Fuck ICE, obviously, but also fuck every politician who puts even a single dollar in these thugs’ pockets, or who acts like “better training” will fix it, or who settles for anything less than the total dismantling of ICE — which is, of course, an organization that’s younger than the concept reality TV. We were fine before ICE existed, and we will be much better off after ICE is gone. These soulless men and women are masked, but they’ve exposed the rot at the heart of our country, and none of us should settle until ICE no longer exists, and the many, many people who enabled these horrors have been punished for their crimes against humanity.
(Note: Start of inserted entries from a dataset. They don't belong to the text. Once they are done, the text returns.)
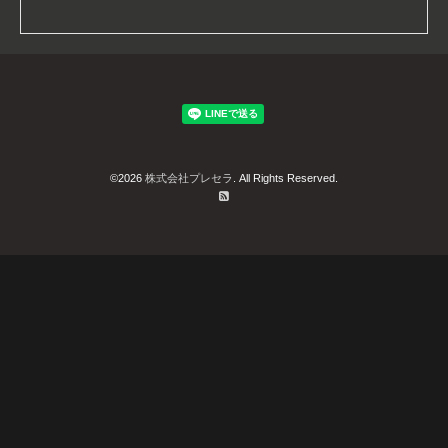
©2026
株式会社プレセラ
. All Rights Reserved.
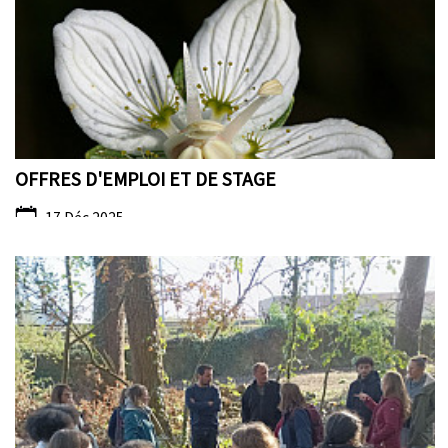
OFFRES D'EMPLOI ET DE STAGE
17 Déc 2025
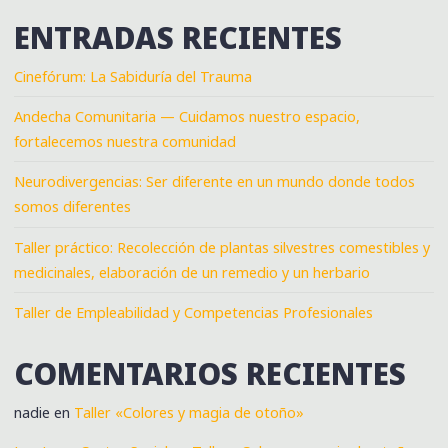
ENTRADAS RECIENTES
Cinefórum: La Sabiduría del Trauma
Andecha Comunitaria — Cuidamos nuestro espacio,
fortalecemos nuestra comunidad
Neurodivergencias: Ser diferente en un mundo donde todos
somos diferentes
Taller práctico: Recolección de plantas silvestres comestibles y
medicinales, elaboración de un remedio y un herbario
Taller de Empleabilidad y Competencias Profesionales
COMENTARIOS RECIENTES
nadie
en
Taller «Colores y magia de otoño»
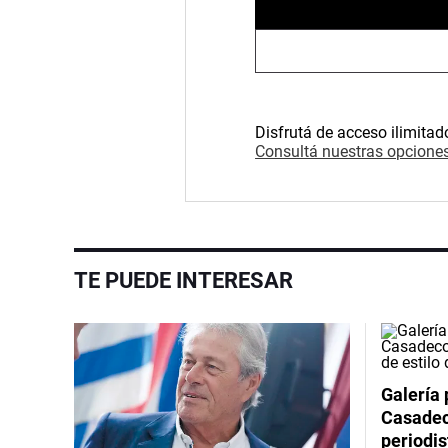
Disfrutá de acceso ilimitad
Consultá nuestras opciones
TE PUEDE INTERESAR
Galería 
Casadeco
periodis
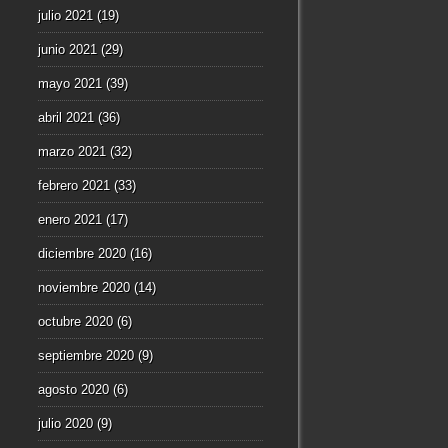
julio 2021
(19)
junio 2021
(29)
mayo 2021
(39)
abril 2021
(36)
marzo 2021
(32)
febrero 2021
(33)
enero 2021
(17)
diciembre 2020
(16)
noviembre 2020
(14)
octubre 2020
(6)
septiembre 2020
(9)
agosto 2020
(6)
julio 2020
(9)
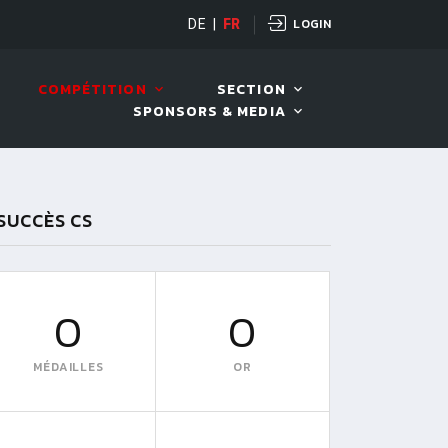
LOGIN
DE
|
FR
LIVE!
VIVA OPEN
COMPÉTITION
SECTION
SPONSORS & MEDIA
SUCCÈS CS
0
0
MÉDAILLES
OR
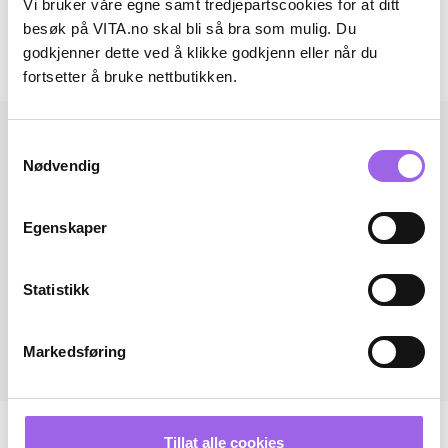
Vi bruker våre egne samt tredjepartscookies for at ditt
Omtaler
besøk på VITA.no skal bli så bra som mulig. Du
godkjenner dette ved å klikke godkjenn eller når du
Andre har også kjøpt..
fortsetter å bruke nettbutikken.
Samtykkevalg
Nødvendig
Egenskaper
Statistikk
Markedsføring
Tillat alle cookies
We have to believe that they will lose this fight, because they will.
Flesh, by David Szalay (2025) — hardcover
Flesh has to be one of the most controversial books of last year — it won the Booker Prize, but everyone in my life I know who has read it hated it (including a handful of you reading this right now, I know for a fact!). So I’m here to say that I liked it, and I’m ready to fight you about it.
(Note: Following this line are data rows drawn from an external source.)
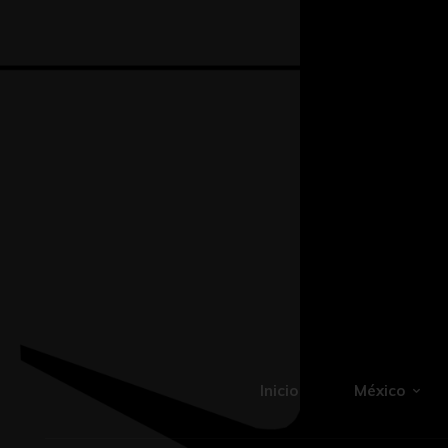
Inicio
México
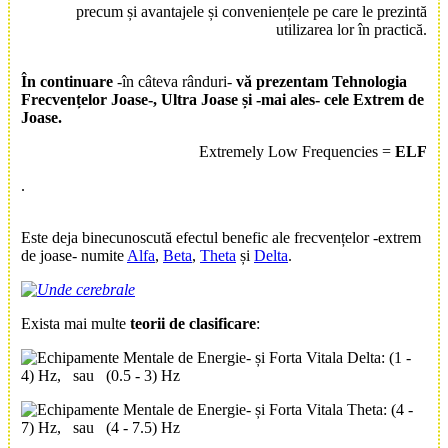
precum și avantajele și conveniențele pe care le prezintă
utilizarea lor în practică.
În continuare
-în câteva rânduri-
vă prezentam
Tehnologia
Frecvențelor
Joase-, Ultra Joase și -mai ales- cele
Extrem de
Joase
.
Extremely Low Frequencies =
ELF
.
Este deja binecunoscută efectul benefic ale frecvențelor -extrem
de joase- numite
Alfa
,
Beta
,
Theta
și
Delta
.
Exista mai multe
teorii de clasificare
:
Delta: (1 -
4) Hz, sau (0.5 - 3) Hz
Theta: (4 -
7) Hz, sau (4 - 7.5) Hz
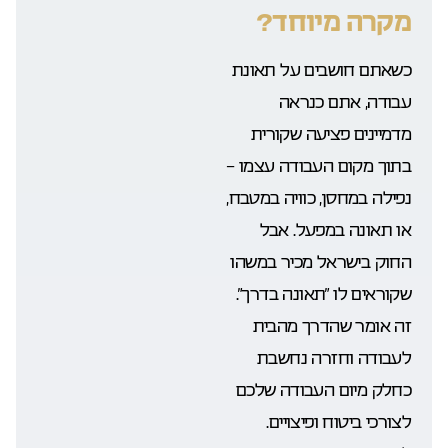
מקרה מיוחד?
כשאתם חושבים על תאונת
עבודה, אתם כנראה
מדמיינים פציעה שקורית
בתוך מקום העבודה עצמו –
נפילה במחסן, כוויה במטבח,
או תאונה במפעל. אבל
החוק בישראל מכיר במשהו
שקוראים לו “תאונה בדרך”.
זה אומר שהדרך מהבית
לעבודה וחזרה נחשבת
כחלק מיום העבודה שלכם
לצורכי ביטוח ופיצויים.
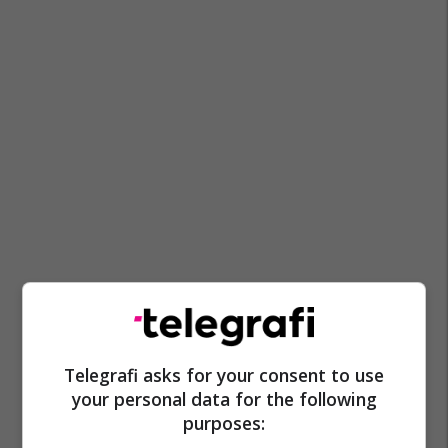
Telegrafi asks for your consent to use
your personal data for the following
purposes:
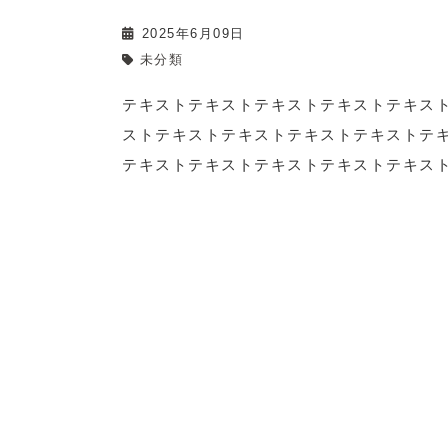
2025年6月09日
未分類
テキストテキストテキストテキストテキス
ストテキストテキストテキストテキストテ
テキストテキストテキストテキストテキス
The book tells the story of one Hungarian man’s life, told through radically spare prose, with a limited view into the interiority of our protagonist. István, at first glance, appears to be a passive participant in his own life — he mostly says, “Okay,” and lights cigarettes. “It’s like he’s waiting for something else to find him. Or not even that. He isn’t really thinking about the future at all,” Szalay writes, and that’s exactly the point. Somehow, by the end of the novel, I genuinely felt like I had gotten to know István, this mostly silent, lonely man. He’s incredibly frustrating, but this is what straight men are like. Have you ever tried to talk to a straight man, or to access his inner feelings? I don’t recommend it!
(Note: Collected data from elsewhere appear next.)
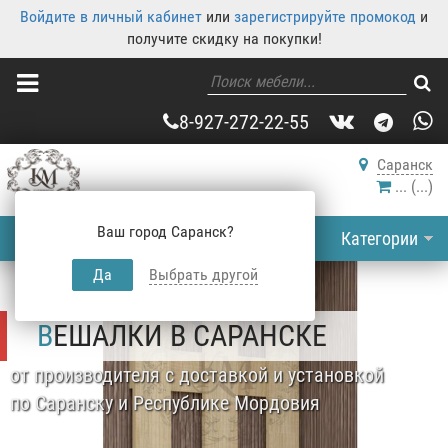
Войдите в личный кабинет
или
зарегистрируйте промокод
и
получите скидку на покупки!
8-927-272-22-55
Саранск
...
(
...
)
Ваш город Саранск?
Категории
Да
Выбрать другой
ВЕШАЛКИ В САРАНСКЕ
от производителя с доставкой и установкой
по Саранску и Республике Мордовия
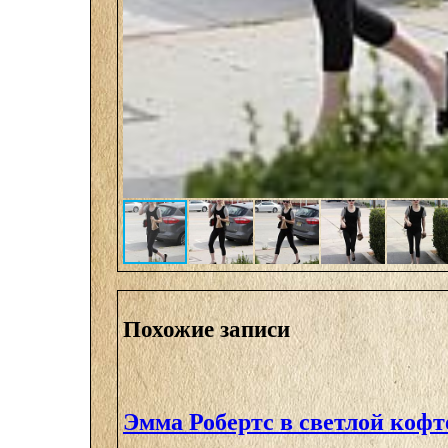
Похожие записи
Эмма Робертс в светлой кофт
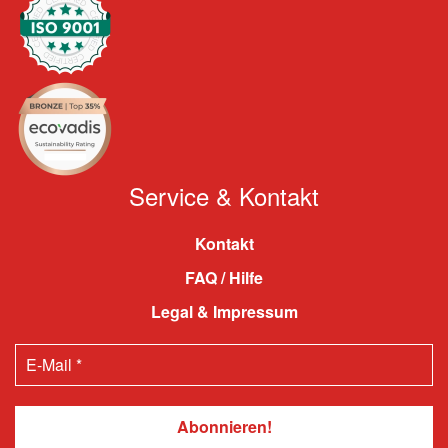
Service & Kontakt
Kontakt
FAQ / Hilfe
Legal & Impressum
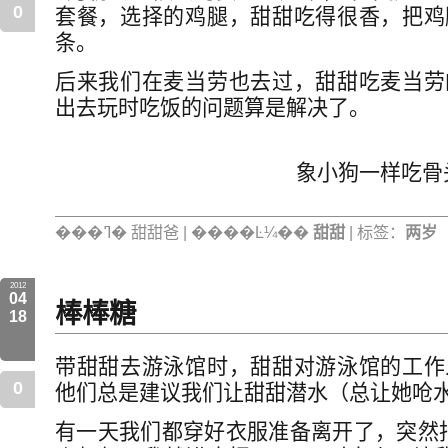
0
套餐，选择的鸡腿，甜甜吃得很香，把鸡
条。
后来我们在麦当劳也去过，甜甜吃麦当劳
出去玩时吃饭的问题算是解决了。
象小狗一样吃骨
���ߣ� 甜甜爸 | ����Ŀ¼��
甜甜
| 标签：
两岁
2012
04
棒棒糖
18
带甜甜去游泳馆时，甜甜对游泳馆的工作
0
他们总是建议我们让甜甜潜水（总让她呛
有一天我们都穿好衣服准备离开了，突然指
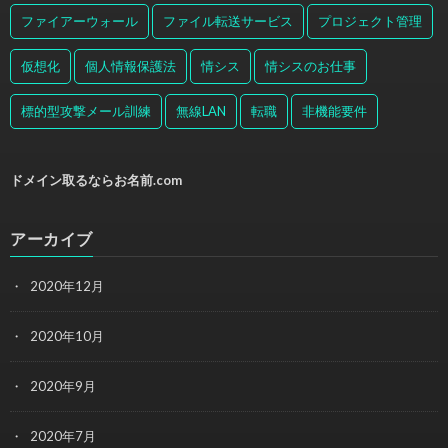
ファイアーウォール
ファイル転送サービス
プロジェクト管理
仮想化
個人情報保護法
情シス
情シスのお仕事
標的型攻撃メール訓練
無線LAN
転職
非機能要件
ドメイン取るならお名前.com
アーカイブ
2020年12月
2020年10月
2020年9月
2020年7月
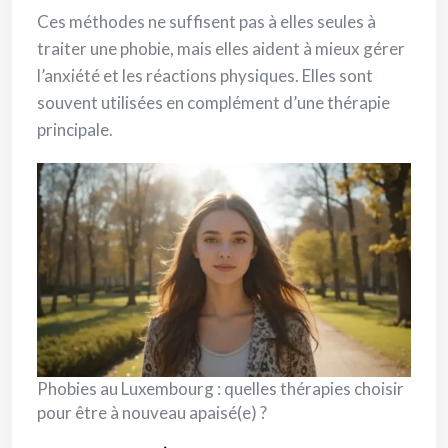
Ces méthodes ne suffisent pas à elles seules à
traiter une phobie, mais elles aident à mieux gérer
l’anxiété et les réactions physiques. Elles sont
souvent utilisées en complément d’une thérapie
principale.
Phobies au Luxembourg : quelles thérapies choisir
pour être à nouveau apaisé(e) ?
I think a lot of the frustration people have with the book is that they’re frustrated with István, which tells me he was a successfully drawn character. You’re annoyed with István, you want to shake him to speak up, to tell you what he’s feeling, which means you’re reacting to him as if he’s a real person. He’s not just a character in a book, he’s a real guy you just want to stop being so fucking thick. By the end of the book, I felt like I had, somehow, gotten close to István, despite the sheer amount of blank space on the pages, the one-word sentences and the endless okays. It felt like a magic trick, the creation of interiority via the seeming absence of it. So I understand why so many of you hated this book, but, I’m sorry, I’m on István’s side.